Research into the sap's anti-ageing properties at the University of Latvia, prompted the company to launch a new line of products last year promising a youthful glow.
"Birch juice both stimulates the growth of dermal and epidermal cells, and delays cell ageing," Madara founder Lotte Tisenkopfa-Iltnere told AFP.
The studies by researcher Dr. Janis Ancans show the organic sap's array of benefits as a powerful anti-oxidant.
"Birch juice not only rejuvenates but also protects skin cells from oxidative stress, including Ultra Violet rays, environmental pollution and consequences caused by inflammation," his recent study found.
A new generation of chefs are also turning birch juice -- long regarded as a humble drink for peasants -- into a must-taste ingredient on the menus of Riga's trendiest restaurants.

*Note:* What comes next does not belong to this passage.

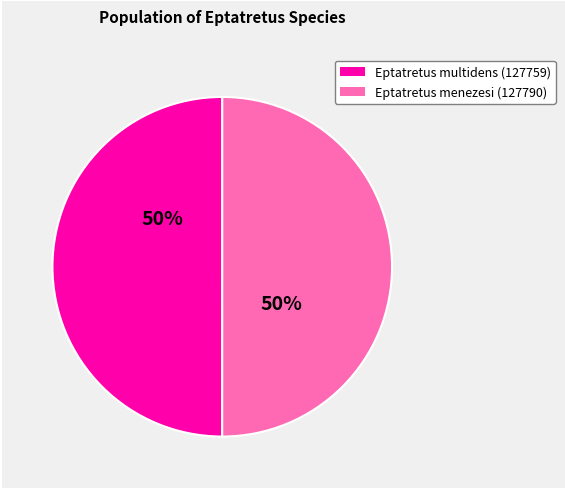

Is the sum of Eptatretus menezesi (127790) and Eptatretus multidens (127759) greater than half?

Yes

"It is especially good for poaching fish, making syrups and for sauces," says Chef Martins Sirmais, who co-owns several of the Latvian capital's most fashionable eateries.
"We have been promoting the use of birch juice for the last five or six years and it has definitely gained popularity, especially among foreigners who have never tasted it before," adds Latvia's top TV chef.
Even visiting Turkish President Abdullah Gul and his wife were treated to birch juice at a recent state banquet in Riga, Elvira Stepanova from the office of Latvian President Andris Berzins confirmed.
Given that the president's name actually derives from "berzs" -- Latvian for "birch" -- it seems appropriate that even the leader of the country can't resist the sap: "Yes, President Berzins taps birch trees in the springtime for their sap, and he does drink birch juice," Stepanova reveals.